**PROVIDED TEXT**:
Our Children
Our guides toward becoming truly
human
By LOUISE DEFOREST
We have to push ourselves
into activity. We must work consciously with spiritual forces and work on our
own inner development with great resolve. When I was a new teacher, my mentor
said that an early childhood teacher has to be willing and able to sacrifice
one’s adult needs. In our adult lives, we crave stimulation, spontaneity,
change, novelty, and we digest our experiences through talking; but these are
not good things for our classroom. The rock we live on in our classrooms is
rhythm and routine. These are cornerstones of each day. A good day in the
classroom is one in which time ceases to exist and yet somehow, miraculously, we
have snack at a reasonable time, circle and story flow, and the children are
ready to go home when the parents arrive. We are quiet in the classroom, always
doing tasks, and hopefully our every word and gesture is imbued with
intentionality.
But we need to go deeper than this. We need to overcome
adult attributes that we associate with modern-day adults—such as being
critical, wanting to define and categorize, and wanting to fix. None of these
will serve us in working with the children. We must free our thinking if we are
to respond to the call of the future. With our thinking we can enter into the
realm of ideas and ideals, and it is within our powers to be able to find the
essential within these realms. Thinking is an active meditation, allowing us to
be instigators of metamorphosis. If we can commit our thinking and feeling to
something outside of ourselves, this will bring forth life-giving forces into
our work. The more we can remove ourselves from sympathy and antipathy, the more
easily can empathy arise in us. We need to develop what Henning Kohler describes
as active tolerance.

**WORK TO DO**:
A: Copy the Our Children text word for word, beginning at the words "But we need" and stopping after the words "as active tolerance.".
B: Answer these questions from the Our Children text:
(i) Who is named as the author?
(ii) What does the text call "the rock we live on in our classrooms"?
(iii) Who is credited with describing "active tolerance"?
C: Pick up the Our Children text after its final sentence and continue writing it.

**SUPPLIED INFORMATION**:

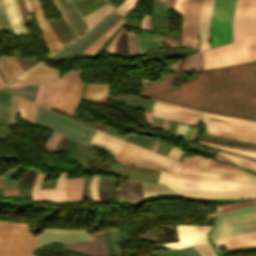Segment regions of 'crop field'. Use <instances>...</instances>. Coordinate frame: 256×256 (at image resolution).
Returning <instances> with one entry per match:
<instances>
[{"label":"crop field","instance_id":"crop-field-1","mask_svg":"<svg viewBox=\"0 0 256 256\" xmlns=\"http://www.w3.org/2000/svg\"><path fill=\"white\" fill-rule=\"evenodd\" d=\"M182 74L141 80V95L207 113L256 120V61L221 67L170 86Z\"/></svg>","mask_w":256,"mask_h":256},{"label":"crop field","instance_id":"crop-field-2","mask_svg":"<svg viewBox=\"0 0 256 256\" xmlns=\"http://www.w3.org/2000/svg\"><path fill=\"white\" fill-rule=\"evenodd\" d=\"M181 164L172 173L161 171L158 183L174 188L185 196L214 198L256 197V185L180 175Z\"/></svg>","mask_w":256,"mask_h":256},{"label":"crop field","instance_id":"crop-field-3","mask_svg":"<svg viewBox=\"0 0 256 256\" xmlns=\"http://www.w3.org/2000/svg\"><path fill=\"white\" fill-rule=\"evenodd\" d=\"M252 235H256V206L219 214L209 237L216 246L229 240Z\"/></svg>","mask_w":256,"mask_h":256},{"label":"crop field","instance_id":"crop-field-4","mask_svg":"<svg viewBox=\"0 0 256 256\" xmlns=\"http://www.w3.org/2000/svg\"><path fill=\"white\" fill-rule=\"evenodd\" d=\"M245 0H238L233 20L234 43L204 52V70L241 63V20Z\"/></svg>","mask_w":256,"mask_h":256},{"label":"crop field","instance_id":"crop-field-5","mask_svg":"<svg viewBox=\"0 0 256 256\" xmlns=\"http://www.w3.org/2000/svg\"><path fill=\"white\" fill-rule=\"evenodd\" d=\"M35 125L89 143L96 129L37 105Z\"/></svg>","mask_w":256,"mask_h":256},{"label":"crop field","instance_id":"crop-field-6","mask_svg":"<svg viewBox=\"0 0 256 256\" xmlns=\"http://www.w3.org/2000/svg\"><path fill=\"white\" fill-rule=\"evenodd\" d=\"M236 0H214L210 20L211 48L231 41V20Z\"/></svg>","mask_w":256,"mask_h":256},{"label":"crop field","instance_id":"crop-field-7","mask_svg":"<svg viewBox=\"0 0 256 256\" xmlns=\"http://www.w3.org/2000/svg\"><path fill=\"white\" fill-rule=\"evenodd\" d=\"M256 60V0H246L242 20V63Z\"/></svg>","mask_w":256,"mask_h":256},{"label":"crop field","instance_id":"crop-field-8","mask_svg":"<svg viewBox=\"0 0 256 256\" xmlns=\"http://www.w3.org/2000/svg\"><path fill=\"white\" fill-rule=\"evenodd\" d=\"M85 71H71L62 78V89L56 105V110L71 115L75 108L83 86L82 74Z\"/></svg>","mask_w":256,"mask_h":256},{"label":"crop field","instance_id":"crop-field-9","mask_svg":"<svg viewBox=\"0 0 256 256\" xmlns=\"http://www.w3.org/2000/svg\"><path fill=\"white\" fill-rule=\"evenodd\" d=\"M207 134L256 143V128L203 118Z\"/></svg>","mask_w":256,"mask_h":256},{"label":"crop field","instance_id":"crop-field-10","mask_svg":"<svg viewBox=\"0 0 256 256\" xmlns=\"http://www.w3.org/2000/svg\"><path fill=\"white\" fill-rule=\"evenodd\" d=\"M212 226L176 225L179 242L169 244H156L154 247L166 249H181L183 247L207 242V232Z\"/></svg>","mask_w":256,"mask_h":256},{"label":"crop field","instance_id":"crop-field-11","mask_svg":"<svg viewBox=\"0 0 256 256\" xmlns=\"http://www.w3.org/2000/svg\"><path fill=\"white\" fill-rule=\"evenodd\" d=\"M93 239L91 234L85 230H62V229H43V234L37 235L36 248L56 242H71Z\"/></svg>","mask_w":256,"mask_h":256},{"label":"crop field","instance_id":"crop-field-12","mask_svg":"<svg viewBox=\"0 0 256 256\" xmlns=\"http://www.w3.org/2000/svg\"><path fill=\"white\" fill-rule=\"evenodd\" d=\"M203 0H187L184 15L182 40L198 44L197 26Z\"/></svg>","mask_w":256,"mask_h":256},{"label":"crop field","instance_id":"crop-field-13","mask_svg":"<svg viewBox=\"0 0 256 256\" xmlns=\"http://www.w3.org/2000/svg\"><path fill=\"white\" fill-rule=\"evenodd\" d=\"M43 63V62H42ZM59 72L43 63L38 67H33L15 79L32 85L62 84L58 78Z\"/></svg>","mask_w":256,"mask_h":256},{"label":"crop field","instance_id":"crop-field-14","mask_svg":"<svg viewBox=\"0 0 256 256\" xmlns=\"http://www.w3.org/2000/svg\"><path fill=\"white\" fill-rule=\"evenodd\" d=\"M27 225L12 223L7 256H22Z\"/></svg>","mask_w":256,"mask_h":256},{"label":"crop field","instance_id":"crop-field-15","mask_svg":"<svg viewBox=\"0 0 256 256\" xmlns=\"http://www.w3.org/2000/svg\"><path fill=\"white\" fill-rule=\"evenodd\" d=\"M174 160L153 153L145 149L137 165L156 168L164 171H172Z\"/></svg>","mask_w":256,"mask_h":256},{"label":"crop field","instance_id":"crop-field-16","mask_svg":"<svg viewBox=\"0 0 256 256\" xmlns=\"http://www.w3.org/2000/svg\"><path fill=\"white\" fill-rule=\"evenodd\" d=\"M213 0H204L200 21H199V37L200 51L209 49V20L211 16Z\"/></svg>","mask_w":256,"mask_h":256},{"label":"crop field","instance_id":"crop-field-17","mask_svg":"<svg viewBox=\"0 0 256 256\" xmlns=\"http://www.w3.org/2000/svg\"><path fill=\"white\" fill-rule=\"evenodd\" d=\"M31 3L33 6V10H34L38 25H39V23H41V25L43 27V30H44L43 34H44L45 38L48 40V42L51 44V46L54 48L55 51L60 49L63 45L59 41V39L56 37V35L53 33L45 15L41 9L39 1L31 0ZM42 27L40 26L41 30H42Z\"/></svg>","mask_w":256,"mask_h":256},{"label":"crop field","instance_id":"crop-field-18","mask_svg":"<svg viewBox=\"0 0 256 256\" xmlns=\"http://www.w3.org/2000/svg\"><path fill=\"white\" fill-rule=\"evenodd\" d=\"M9 23L15 34L27 35L16 0H3Z\"/></svg>","mask_w":256,"mask_h":256},{"label":"crop field","instance_id":"crop-field-19","mask_svg":"<svg viewBox=\"0 0 256 256\" xmlns=\"http://www.w3.org/2000/svg\"><path fill=\"white\" fill-rule=\"evenodd\" d=\"M142 183H143L147 201L153 200V199L175 198L178 196H183L180 193L166 186L151 184L143 181Z\"/></svg>","mask_w":256,"mask_h":256},{"label":"crop field","instance_id":"crop-field-20","mask_svg":"<svg viewBox=\"0 0 256 256\" xmlns=\"http://www.w3.org/2000/svg\"><path fill=\"white\" fill-rule=\"evenodd\" d=\"M122 143L123 140L97 130L90 145L104 147L112 154H116Z\"/></svg>","mask_w":256,"mask_h":256},{"label":"crop field","instance_id":"crop-field-21","mask_svg":"<svg viewBox=\"0 0 256 256\" xmlns=\"http://www.w3.org/2000/svg\"><path fill=\"white\" fill-rule=\"evenodd\" d=\"M123 23L122 17L113 24L107 31H105L99 38H97L91 45H89L77 57L83 58L85 56L91 57L96 50L107 40V38Z\"/></svg>","mask_w":256,"mask_h":256},{"label":"crop field","instance_id":"crop-field-22","mask_svg":"<svg viewBox=\"0 0 256 256\" xmlns=\"http://www.w3.org/2000/svg\"><path fill=\"white\" fill-rule=\"evenodd\" d=\"M0 70L7 81L23 72L15 57L7 59L0 58Z\"/></svg>","mask_w":256,"mask_h":256},{"label":"crop field","instance_id":"crop-field-23","mask_svg":"<svg viewBox=\"0 0 256 256\" xmlns=\"http://www.w3.org/2000/svg\"><path fill=\"white\" fill-rule=\"evenodd\" d=\"M12 95L0 91V126H9Z\"/></svg>","mask_w":256,"mask_h":256},{"label":"crop field","instance_id":"crop-field-24","mask_svg":"<svg viewBox=\"0 0 256 256\" xmlns=\"http://www.w3.org/2000/svg\"><path fill=\"white\" fill-rule=\"evenodd\" d=\"M153 115L157 117L167 118V119H174V120L184 122L194 126H196L199 121L198 118H194V117H190V116H186V115H182V114H178V113H174V112H170V111H166V110H162L154 107H153Z\"/></svg>","mask_w":256,"mask_h":256},{"label":"crop field","instance_id":"crop-field-25","mask_svg":"<svg viewBox=\"0 0 256 256\" xmlns=\"http://www.w3.org/2000/svg\"><path fill=\"white\" fill-rule=\"evenodd\" d=\"M208 160L209 159H206L202 156L200 157L199 164H198L197 170H196L194 175L207 176V177L226 179V180H235V181H245V182H254V183H256V179H248V178H240V177H232V176H224V175L204 173L206 165L208 163Z\"/></svg>","mask_w":256,"mask_h":256},{"label":"crop field","instance_id":"crop-field-26","mask_svg":"<svg viewBox=\"0 0 256 256\" xmlns=\"http://www.w3.org/2000/svg\"><path fill=\"white\" fill-rule=\"evenodd\" d=\"M115 15H116V13H114V12L109 14L105 19H103L99 24H97L93 29H91L87 34H85L83 37H81L77 42L75 41L76 43L59 51L58 53H56L55 55L50 57L48 60L53 61V60L65 55L66 53H68L70 50H72L74 47H76L78 44H80L82 41H84L87 37H89L92 33H94L97 29H99L101 26H103L105 23H107Z\"/></svg>","mask_w":256,"mask_h":256},{"label":"crop field","instance_id":"crop-field-27","mask_svg":"<svg viewBox=\"0 0 256 256\" xmlns=\"http://www.w3.org/2000/svg\"><path fill=\"white\" fill-rule=\"evenodd\" d=\"M162 36H139L137 37L138 52L141 55L143 52L161 47Z\"/></svg>","mask_w":256,"mask_h":256},{"label":"crop field","instance_id":"crop-field-28","mask_svg":"<svg viewBox=\"0 0 256 256\" xmlns=\"http://www.w3.org/2000/svg\"><path fill=\"white\" fill-rule=\"evenodd\" d=\"M40 201H51L54 203H60L65 201L63 189L61 190H39Z\"/></svg>","mask_w":256,"mask_h":256},{"label":"crop field","instance_id":"crop-field-29","mask_svg":"<svg viewBox=\"0 0 256 256\" xmlns=\"http://www.w3.org/2000/svg\"><path fill=\"white\" fill-rule=\"evenodd\" d=\"M5 226H6V222H0V256H1V250H2ZM10 226H11V223L7 222L5 238H4V244H3V250H2V256H6V253H7L8 239H9V233H10Z\"/></svg>","mask_w":256,"mask_h":256},{"label":"crop field","instance_id":"crop-field-30","mask_svg":"<svg viewBox=\"0 0 256 256\" xmlns=\"http://www.w3.org/2000/svg\"><path fill=\"white\" fill-rule=\"evenodd\" d=\"M211 151L214 152V153L220 154L222 156H225V157L233 160L235 163H237L241 166H244L246 168L249 167L253 170H256V162L255 161H251V160L241 158V157H238V156H235V155L226 154V153H222V152H218V151H214V150H211Z\"/></svg>","mask_w":256,"mask_h":256},{"label":"crop field","instance_id":"crop-field-31","mask_svg":"<svg viewBox=\"0 0 256 256\" xmlns=\"http://www.w3.org/2000/svg\"><path fill=\"white\" fill-rule=\"evenodd\" d=\"M199 157L200 156H198V155H195L190 158L185 157V159L182 163L183 167H182L181 173L193 175L196 170Z\"/></svg>","mask_w":256,"mask_h":256},{"label":"crop field","instance_id":"crop-field-32","mask_svg":"<svg viewBox=\"0 0 256 256\" xmlns=\"http://www.w3.org/2000/svg\"><path fill=\"white\" fill-rule=\"evenodd\" d=\"M154 106L159 107V108H163V109H167V110H171V111H175V112H179V113H183V114H187V115H191V116H195V117H199V118H201V116L203 114V113H199V112H195V111L175 107V106H172V105H168V104L158 102V101L155 102Z\"/></svg>","mask_w":256,"mask_h":256},{"label":"crop field","instance_id":"crop-field-33","mask_svg":"<svg viewBox=\"0 0 256 256\" xmlns=\"http://www.w3.org/2000/svg\"><path fill=\"white\" fill-rule=\"evenodd\" d=\"M112 9H113V6L107 4V5L103 6L102 8L96 10L95 12L91 13L90 15L84 17V19L86 20V22L89 25H92L98 19H100L102 16H104L106 13H108Z\"/></svg>","mask_w":256,"mask_h":256},{"label":"crop field","instance_id":"crop-field-34","mask_svg":"<svg viewBox=\"0 0 256 256\" xmlns=\"http://www.w3.org/2000/svg\"><path fill=\"white\" fill-rule=\"evenodd\" d=\"M205 172L224 174V175H232V176H240V177H248V178H256L255 175H252V174H249L246 172H237V171L223 170V169L210 168V167H207Z\"/></svg>","mask_w":256,"mask_h":256},{"label":"crop field","instance_id":"crop-field-35","mask_svg":"<svg viewBox=\"0 0 256 256\" xmlns=\"http://www.w3.org/2000/svg\"><path fill=\"white\" fill-rule=\"evenodd\" d=\"M138 1L139 0H125L115 11L126 16L136 7Z\"/></svg>","mask_w":256,"mask_h":256},{"label":"crop field","instance_id":"crop-field-36","mask_svg":"<svg viewBox=\"0 0 256 256\" xmlns=\"http://www.w3.org/2000/svg\"><path fill=\"white\" fill-rule=\"evenodd\" d=\"M198 143H201V144H204L207 146H211V147H215V148H219V149H223V150H228V151L256 157V152H252V151L239 150V149H234V148H230V147H226V146H222V145H218V144H213V143L202 142V141H198Z\"/></svg>","mask_w":256,"mask_h":256},{"label":"crop field","instance_id":"crop-field-37","mask_svg":"<svg viewBox=\"0 0 256 256\" xmlns=\"http://www.w3.org/2000/svg\"><path fill=\"white\" fill-rule=\"evenodd\" d=\"M251 205H256V200L235 203V204L221 205V206H217L216 209H217V212H220V211H224V210L247 207V206H251Z\"/></svg>","mask_w":256,"mask_h":256},{"label":"crop field","instance_id":"crop-field-38","mask_svg":"<svg viewBox=\"0 0 256 256\" xmlns=\"http://www.w3.org/2000/svg\"><path fill=\"white\" fill-rule=\"evenodd\" d=\"M110 85L88 84L85 93L107 94Z\"/></svg>","mask_w":256,"mask_h":256},{"label":"crop field","instance_id":"crop-field-39","mask_svg":"<svg viewBox=\"0 0 256 256\" xmlns=\"http://www.w3.org/2000/svg\"><path fill=\"white\" fill-rule=\"evenodd\" d=\"M193 248L198 252L200 256H216L212 247L209 245V242L193 246Z\"/></svg>","mask_w":256,"mask_h":256},{"label":"crop field","instance_id":"crop-field-40","mask_svg":"<svg viewBox=\"0 0 256 256\" xmlns=\"http://www.w3.org/2000/svg\"><path fill=\"white\" fill-rule=\"evenodd\" d=\"M204 117L205 118L216 119V120L227 121V122L238 123V124L250 125V126H255L256 127V123H254V122H248V121L237 120V119L226 118V117H220V116L209 115V114H205Z\"/></svg>","mask_w":256,"mask_h":256},{"label":"crop field","instance_id":"crop-field-41","mask_svg":"<svg viewBox=\"0 0 256 256\" xmlns=\"http://www.w3.org/2000/svg\"><path fill=\"white\" fill-rule=\"evenodd\" d=\"M123 138L126 139V140H128V141H130V142H133V143H135V144H138V145H140V146H143V144H144V142H145V140H146L147 137H144V136H136V135H134V134H131V135H124ZM149 139H150V138L148 137L147 140H146V142H145V144H144V146H143L144 148L146 147V145H147Z\"/></svg>","mask_w":256,"mask_h":256},{"label":"crop field","instance_id":"crop-field-42","mask_svg":"<svg viewBox=\"0 0 256 256\" xmlns=\"http://www.w3.org/2000/svg\"><path fill=\"white\" fill-rule=\"evenodd\" d=\"M254 240H256V236L241 238V239L229 241L227 243L216 246V249L219 250V249L227 248V247H230V246H233V245H236V244H240V243H244V242H248V241H254Z\"/></svg>","mask_w":256,"mask_h":256},{"label":"crop field","instance_id":"crop-field-43","mask_svg":"<svg viewBox=\"0 0 256 256\" xmlns=\"http://www.w3.org/2000/svg\"><path fill=\"white\" fill-rule=\"evenodd\" d=\"M35 238L27 233L24 256H32Z\"/></svg>","mask_w":256,"mask_h":256},{"label":"crop field","instance_id":"crop-field-44","mask_svg":"<svg viewBox=\"0 0 256 256\" xmlns=\"http://www.w3.org/2000/svg\"><path fill=\"white\" fill-rule=\"evenodd\" d=\"M8 91L29 100L34 90L25 88H15L8 89Z\"/></svg>","mask_w":256,"mask_h":256},{"label":"crop field","instance_id":"crop-field-45","mask_svg":"<svg viewBox=\"0 0 256 256\" xmlns=\"http://www.w3.org/2000/svg\"><path fill=\"white\" fill-rule=\"evenodd\" d=\"M247 249H256V241L236 245V246L227 248L226 250H227V252H231V251L247 250Z\"/></svg>","mask_w":256,"mask_h":256},{"label":"crop field","instance_id":"crop-field-46","mask_svg":"<svg viewBox=\"0 0 256 256\" xmlns=\"http://www.w3.org/2000/svg\"><path fill=\"white\" fill-rule=\"evenodd\" d=\"M106 97H107V96L85 94L83 100L89 101V102H92V103H101V104H105Z\"/></svg>","mask_w":256,"mask_h":256},{"label":"crop field","instance_id":"crop-field-47","mask_svg":"<svg viewBox=\"0 0 256 256\" xmlns=\"http://www.w3.org/2000/svg\"><path fill=\"white\" fill-rule=\"evenodd\" d=\"M122 25L108 38V40L97 50V52L92 57L99 58L101 56V54L104 52L105 48L108 46L110 41L118 33V31L122 28Z\"/></svg>","mask_w":256,"mask_h":256},{"label":"crop field","instance_id":"crop-field-48","mask_svg":"<svg viewBox=\"0 0 256 256\" xmlns=\"http://www.w3.org/2000/svg\"><path fill=\"white\" fill-rule=\"evenodd\" d=\"M189 128V126H183L179 124L175 136L178 138H183V140L185 141L189 132Z\"/></svg>","mask_w":256,"mask_h":256},{"label":"crop field","instance_id":"crop-field-49","mask_svg":"<svg viewBox=\"0 0 256 256\" xmlns=\"http://www.w3.org/2000/svg\"><path fill=\"white\" fill-rule=\"evenodd\" d=\"M97 1H100V0H85V1H82V2L75 3V6L78 8V10H80V9L90 5V4H93V3L97 2ZM102 1H104V0H102ZM102 1H100V2H102ZM100 2H98V3H100ZM98 3L90 5V6L86 7V8H84V9L80 10L79 12H81V11L91 7V6H94V5L98 4Z\"/></svg>","mask_w":256,"mask_h":256},{"label":"crop field","instance_id":"crop-field-50","mask_svg":"<svg viewBox=\"0 0 256 256\" xmlns=\"http://www.w3.org/2000/svg\"><path fill=\"white\" fill-rule=\"evenodd\" d=\"M185 3H186V0H176L173 11H175L180 16H182L184 7H185Z\"/></svg>","mask_w":256,"mask_h":256},{"label":"crop field","instance_id":"crop-field-51","mask_svg":"<svg viewBox=\"0 0 256 256\" xmlns=\"http://www.w3.org/2000/svg\"><path fill=\"white\" fill-rule=\"evenodd\" d=\"M141 30H150V16L149 14H145L142 23H141Z\"/></svg>","mask_w":256,"mask_h":256},{"label":"crop field","instance_id":"crop-field-52","mask_svg":"<svg viewBox=\"0 0 256 256\" xmlns=\"http://www.w3.org/2000/svg\"><path fill=\"white\" fill-rule=\"evenodd\" d=\"M122 29L119 31V33L114 37V39L111 41V43L109 44V46L106 48L105 51L109 52L110 54L114 55V47H115V43L117 38L119 37L120 33H121Z\"/></svg>","mask_w":256,"mask_h":256},{"label":"crop field","instance_id":"crop-field-53","mask_svg":"<svg viewBox=\"0 0 256 256\" xmlns=\"http://www.w3.org/2000/svg\"><path fill=\"white\" fill-rule=\"evenodd\" d=\"M163 119L152 117V127L153 129H162Z\"/></svg>","mask_w":256,"mask_h":256},{"label":"crop field","instance_id":"crop-field-54","mask_svg":"<svg viewBox=\"0 0 256 256\" xmlns=\"http://www.w3.org/2000/svg\"><path fill=\"white\" fill-rule=\"evenodd\" d=\"M67 178V174L62 173L56 183L55 188H64L65 180Z\"/></svg>","mask_w":256,"mask_h":256},{"label":"crop field","instance_id":"crop-field-55","mask_svg":"<svg viewBox=\"0 0 256 256\" xmlns=\"http://www.w3.org/2000/svg\"><path fill=\"white\" fill-rule=\"evenodd\" d=\"M180 152H181L180 148L172 147L171 151L168 154V157L177 160Z\"/></svg>","mask_w":256,"mask_h":256},{"label":"crop field","instance_id":"crop-field-56","mask_svg":"<svg viewBox=\"0 0 256 256\" xmlns=\"http://www.w3.org/2000/svg\"><path fill=\"white\" fill-rule=\"evenodd\" d=\"M18 196V191L13 189H4V197Z\"/></svg>","mask_w":256,"mask_h":256},{"label":"crop field","instance_id":"crop-field-57","mask_svg":"<svg viewBox=\"0 0 256 256\" xmlns=\"http://www.w3.org/2000/svg\"><path fill=\"white\" fill-rule=\"evenodd\" d=\"M198 132H199V129H196V128L193 129L192 134H191V136H190V138H189V141H188V143H187L188 146H189V144H190L191 141H194V140H195V138H196L197 135H198ZM191 143H192V142H191Z\"/></svg>","mask_w":256,"mask_h":256},{"label":"crop field","instance_id":"crop-field-58","mask_svg":"<svg viewBox=\"0 0 256 256\" xmlns=\"http://www.w3.org/2000/svg\"><path fill=\"white\" fill-rule=\"evenodd\" d=\"M91 200L99 202L97 190L90 189Z\"/></svg>","mask_w":256,"mask_h":256},{"label":"crop field","instance_id":"crop-field-59","mask_svg":"<svg viewBox=\"0 0 256 256\" xmlns=\"http://www.w3.org/2000/svg\"><path fill=\"white\" fill-rule=\"evenodd\" d=\"M43 176H44V175L38 173V175H37V177H36V179H35V183H34L33 188H38V187H39Z\"/></svg>","mask_w":256,"mask_h":256},{"label":"crop field","instance_id":"crop-field-60","mask_svg":"<svg viewBox=\"0 0 256 256\" xmlns=\"http://www.w3.org/2000/svg\"><path fill=\"white\" fill-rule=\"evenodd\" d=\"M104 2H105V1H104ZM102 3H103V2H102ZM100 4H101V3H100ZM105 4H107V2H105V3L101 4V5L98 4L99 6L96 5L97 7L94 6L95 8H92V7H91L92 9L89 8L90 10L87 9L88 11L85 10L86 12L83 11L84 13L81 12V13H82V16H85V15L91 13L92 11L98 9L99 7H101V6L105 5Z\"/></svg>","mask_w":256,"mask_h":256},{"label":"crop field","instance_id":"crop-field-61","mask_svg":"<svg viewBox=\"0 0 256 256\" xmlns=\"http://www.w3.org/2000/svg\"><path fill=\"white\" fill-rule=\"evenodd\" d=\"M190 148H194V149H197V150L202 151V152H204V153H208V154L216 155V156H217V154L209 153V152L205 151L204 149H202L200 146H198V145H196V144L190 145Z\"/></svg>","mask_w":256,"mask_h":256},{"label":"crop field","instance_id":"crop-field-62","mask_svg":"<svg viewBox=\"0 0 256 256\" xmlns=\"http://www.w3.org/2000/svg\"><path fill=\"white\" fill-rule=\"evenodd\" d=\"M98 177L99 176H93V178H92V180L90 182V187H95L96 188Z\"/></svg>","mask_w":256,"mask_h":256},{"label":"crop field","instance_id":"crop-field-63","mask_svg":"<svg viewBox=\"0 0 256 256\" xmlns=\"http://www.w3.org/2000/svg\"><path fill=\"white\" fill-rule=\"evenodd\" d=\"M182 47L197 48L196 45H194V44H192V43L184 42V41H182Z\"/></svg>","mask_w":256,"mask_h":256},{"label":"crop field","instance_id":"crop-field-64","mask_svg":"<svg viewBox=\"0 0 256 256\" xmlns=\"http://www.w3.org/2000/svg\"><path fill=\"white\" fill-rule=\"evenodd\" d=\"M80 121H81V120H80ZM82 122H84V121H82ZM85 123H87V124H89V125H92V126H94V127H97V128H99V129L103 130V128H102V127H100V126H98V125L94 124V123H93V121L85 122ZM95 123H97V122H95ZM97 124H99V125H101V126H103V127H104V125H102V124H100V123H97Z\"/></svg>","mask_w":256,"mask_h":256},{"label":"crop field","instance_id":"crop-field-65","mask_svg":"<svg viewBox=\"0 0 256 256\" xmlns=\"http://www.w3.org/2000/svg\"><path fill=\"white\" fill-rule=\"evenodd\" d=\"M32 196L34 198V201H39L38 190H33Z\"/></svg>","mask_w":256,"mask_h":256},{"label":"crop field","instance_id":"crop-field-66","mask_svg":"<svg viewBox=\"0 0 256 256\" xmlns=\"http://www.w3.org/2000/svg\"><path fill=\"white\" fill-rule=\"evenodd\" d=\"M42 40V42L45 44V46L48 48V50L50 51V53L52 54L53 51L52 49L50 48V46L48 45V43L46 42V40L44 39V37L40 38Z\"/></svg>","mask_w":256,"mask_h":256},{"label":"crop field","instance_id":"crop-field-67","mask_svg":"<svg viewBox=\"0 0 256 256\" xmlns=\"http://www.w3.org/2000/svg\"><path fill=\"white\" fill-rule=\"evenodd\" d=\"M26 6H27L28 14L31 15L32 14V10H31V6H30V3H29V0H26Z\"/></svg>","mask_w":256,"mask_h":256},{"label":"crop field","instance_id":"crop-field-68","mask_svg":"<svg viewBox=\"0 0 256 256\" xmlns=\"http://www.w3.org/2000/svg\"><path fill=\"white\" fill-rule=\"evenodd\" d=\"M155 140H156V138L152 137L147 147L151 149L153 144H154V142H155Z\"/></svg>","mask_w":256,"mask_h":256},{"label":"crop field","instance_id":"crop-field-69","mask_svg":"<svg viewBox=\"0 0 256 256\" xmlns=\"http://www.w3.org/2000/svg\"><path fill=\"white\" fill-rule=\"evenodd\" d=\"M215 143H219V142H215ZM219 144H222V143H219ZM224 145H226V144H224ZM229 146H234V145H229ZM234 147H239V148L250 149V150H255L256 151V148H247V147H242V146H234Z\"/></svg>","mask_w":256,"mask_h":256},{"label":"crop field","instance_id":"crop-field-70","mask_svg":"<svg viewBox=\"0 0 256 256\" xmlns=\"http://www.w3.org/2000/svg\"><path fill=\"white\" fill-rule=\"evenodd\" d=\"M170 123H171V121L169 120V121H168V124H167V127H166V130H165V133H168L169 127H170Z\"/></svg>","mask_w":256,"mask_h":256},{"label":"crop field","instance_id":"crop-field-71","mask_svg":"<svg viewBox=\"0 0 256 256\" xmlns=\"http://www.w3.org/2000/svg\"><path fill=\"white\" fill-rule=\"evenodd\" d=\"M132 19H130V21L128 22L127 26H131Z\"/></svg>","mask_w":256,"mask_h":256},{"label":"crop field","instance_id":"crop-field-72","mask_svg":"<svg viewBox=\"0 0 256 256\" xmlns=\"http://www.w3.org/2000/svg\"><path fill=\"white\" fill-rule=\"evenodd\" d=\"M2 84H4V83H3V81H2V79H1V77H0V86H1Z\"/></svg>","mask_w":256,"mask_h":256},{"label":"crop field","instance_id":"crop-field-73","mask_svg":"<svg viewBox=\"0 0 256 256\" xmlns=\"http://www.w3.org/2000/svg\"><path fill=\"white\" fill-rule=\"evenodd\" d=\"M163 3H165V0H161Z\"/></svg>","mask_w":256,"mask_h":256},{"label":"crop field","instance_id":"crop-field-74","mask_svg":"<svg viewBox=\"0 0 256 256\" xmlns=\"http://www.w3.org/2000/svg\"><path fill=\"white\" fill-rule=\"evenodd\" d=\"M0 31H1V29H0Z\"/></svg>","mask_w":256,"mask_h":256},{"label":"crop field","instance_id":"crop-field-75","mask_svg":"<svg viewBox=\"0 0 256 256\" xmlns=\"http://www.w3.org/2000/svg\"><path fill=\"white\" fill-rule=\"evenodd\" d=\"M126 22V21H125Z\"/></svg>","mask_w":256,"mask_h":256}]
</instances>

**ANSWERS IN ORDER**:
A:
But we need to go deeper than this. We need to overcome
adult attributes that we associate with modern-day adults—such as being
critical, wanting to define and categorize, and wanting to fix. None of these
will serve us in working with the children. We must free our thinking if we are
to respond to the call of the future. With our thinking we can enter into the
realm of ideas and ideals, and it is within our powers to be able to find the
essential within these realms. Thinking is an active meditation, allowing us to
be instigators of metamorphosis. If we can commit our thinking and feeling to
something outside of ourselves, this will bring forth life-giving forces into
our work. The more we can remove ourselves from sympathy and antipathy, the more
easily can empathy arise in us. We need to develop what Henning Kohler describes
as active tolerance.

B:
(i) Louise DeForest
(ii) Rhythm and routine
(iii) Henning Kohler

C:
When we have answers, it is an egotistical act that
does not enter the reality of the other. Every child has a reason for
incarnating as he has. If there is a hindrance, we can offer help and support
but the child may or may not choose to change it. Active tolerance means that we
leave others free to be themselves in all their individual expressions. It means
we observe and think about them with gentle and unprejudiced interest and that
we strive to understand them enough so that we can honor their way of being and
behaving without judging them by our own standards or forcing them to meet our
expectations.
Far too often we are reactive to life, including the
children in our groups. Even after the first day of school, we can hear teachers
saying, “Oh, my goodness” about a child, a group, or a situation. Even if we
think we have an ideal class, we are defining. It is important how we think
about our children; they are particularly dependent upon our regards for them.
The child’s social development is aided by the fact that she lives into the soul
life of the adults around her. Through ourselves we enable the connection
between child and self. We are the self that the child is eventually able to
find within herself.
In Life Between Death and Rebirth, Rudolf Steiner
said, “For something to happen in the spiritual world, it is essential that
there be absolute calmness of soul. The quieter we are, the more can happen
through us in the spiritual world—that is what is creative in the spiritual
world.” In calmness of soul we can learn how to respond rather than react. We
can look at a child with an inner quiet that allows us to go from seeing to
beholding. Perhaps a silly child is not being silly to annoy us or to disturb
the class; perhaps his senses are so overloaded that he can do nothing else. A
child who does not imitate may have been awakened too early into intellect and
is paralyzed by living in a very chilly sheath. This child should not be sent
out of the group but embraced in a warm soul environment. Most of the difficult
behavior we see in the classroom is due to fear and pain. Every child wants to
be seen by us and will show in his behavior where his difficulty lies. But it is
up to us to learn that language. When we find fault, it is we who lack insight.
We must ask whether a child can meet the expectations we have set. Wrong
expectations have consequences; they can affect the child’s self-concept for
many years.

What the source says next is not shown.